Despite odds and limited money, Sugandhi (31), a CKD patient, has to travel 30 km from her house at Nedumangad, city suburb, for free weekly sessions at the Government Medical College and at a private medical college where she was charged ₹1,800 for a sitting. With a smile on his face, her husband Kannan said, “we are keen to avail the subsidised service at the Ramakrishna Hospital which is closer to our home.” Mohammed Navaz is relieved that he can take his ailing sister Rafkhan Beevi (52) to a hospital where they had visited many times to avail OPD services.
While the Ramakrishna Mission spent ₹15 lakh for the Rotary Centre, the two clubs donated dialysis machines worth ₹25 lakh.
The worsening scenario
In 2010, Kerala had just 300 dialysis machines and Thiruvananthapuram, its capital, had 80 of them. Now, the State has around 3,300 machines and the capital has 800 units. “In spite of the dialysis units being set up at government hospitals, the growing demand from CKD patients far outstrips the supply,” said V Balagopal Nair, President, RC Trivandrum Central, RID 3211.
Addressing a large gathering at the inauguration of the Rotary Dialysis Centre, DG Shirish Kesavan said Rotary leaders in India had clinched a deal with the manufacturers to procure around 5,000 dialysis machines at a bulk discount of 25 per cent and urged the clubs to utilise this offer for their communities
Earlier, Legislator O Rajagopal inaugurated the Rotary Dialysis Centre in the presence of Sasthamangalam Councillor Bindu Sreekumar. Hospital Adhyaksh (chief) Swami Mokshavratananda welcomed the Rotary leaders, government officials and performed the rituals.
A community health centre (CHC)-cum-PHC in Palode on the outskirts was adopted by RC Trivandrum Central at a cost of ₹10 lakh. “It serves to the needs of tribals,” adds Mathew.
In another tribal outreach, the club is providing electricity to 25 poor families in Kottoor, a forest area 70 km from city, at a cost of ₹1.5 lakh. A well and two toilet blocks at a total cost of ₹2 lakh benefit 30 tribal children of a government primary school and 300 families in this village, said Balagopal.

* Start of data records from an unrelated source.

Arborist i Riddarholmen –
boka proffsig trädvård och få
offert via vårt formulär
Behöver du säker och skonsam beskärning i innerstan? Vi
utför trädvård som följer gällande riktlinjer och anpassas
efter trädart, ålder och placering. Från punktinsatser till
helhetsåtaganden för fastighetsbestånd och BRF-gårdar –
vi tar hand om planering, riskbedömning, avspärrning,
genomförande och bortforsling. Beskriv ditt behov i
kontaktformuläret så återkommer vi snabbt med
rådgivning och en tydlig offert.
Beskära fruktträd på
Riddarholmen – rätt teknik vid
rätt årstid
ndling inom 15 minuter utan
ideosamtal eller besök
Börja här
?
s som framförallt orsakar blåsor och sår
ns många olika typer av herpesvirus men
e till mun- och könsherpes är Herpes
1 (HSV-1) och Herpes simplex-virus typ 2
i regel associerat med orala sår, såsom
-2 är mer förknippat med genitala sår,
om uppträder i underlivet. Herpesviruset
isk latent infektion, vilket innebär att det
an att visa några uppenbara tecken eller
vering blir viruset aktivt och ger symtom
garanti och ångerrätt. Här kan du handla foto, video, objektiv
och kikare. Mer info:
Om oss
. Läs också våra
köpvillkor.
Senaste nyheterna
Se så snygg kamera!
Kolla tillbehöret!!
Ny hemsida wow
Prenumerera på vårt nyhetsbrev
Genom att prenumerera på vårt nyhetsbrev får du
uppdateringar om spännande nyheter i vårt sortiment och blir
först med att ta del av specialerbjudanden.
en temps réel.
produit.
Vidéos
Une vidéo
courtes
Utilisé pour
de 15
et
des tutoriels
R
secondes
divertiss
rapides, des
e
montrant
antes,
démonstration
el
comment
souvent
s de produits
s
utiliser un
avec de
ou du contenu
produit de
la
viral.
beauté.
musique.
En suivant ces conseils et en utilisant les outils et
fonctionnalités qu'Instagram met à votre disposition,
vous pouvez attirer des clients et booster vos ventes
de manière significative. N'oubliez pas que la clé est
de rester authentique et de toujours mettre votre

A child and maternity block at the CHC, Puthenthope, was revamped at a cost of ₹6–7 lakh by RC Kazhakuttom and “we are still maintaining it and supplying their medical needs,” said Pereira. With floods ravaging parts of Kerala in the last two years, a wells rejuvenation programme has desilted and deepened badly-damaged household wells of poor families at Chengannur, Kottayam, Vaikom and Ranni, Pathanamthitta, last year and this year the club will do another 200 wells in Kozhikode.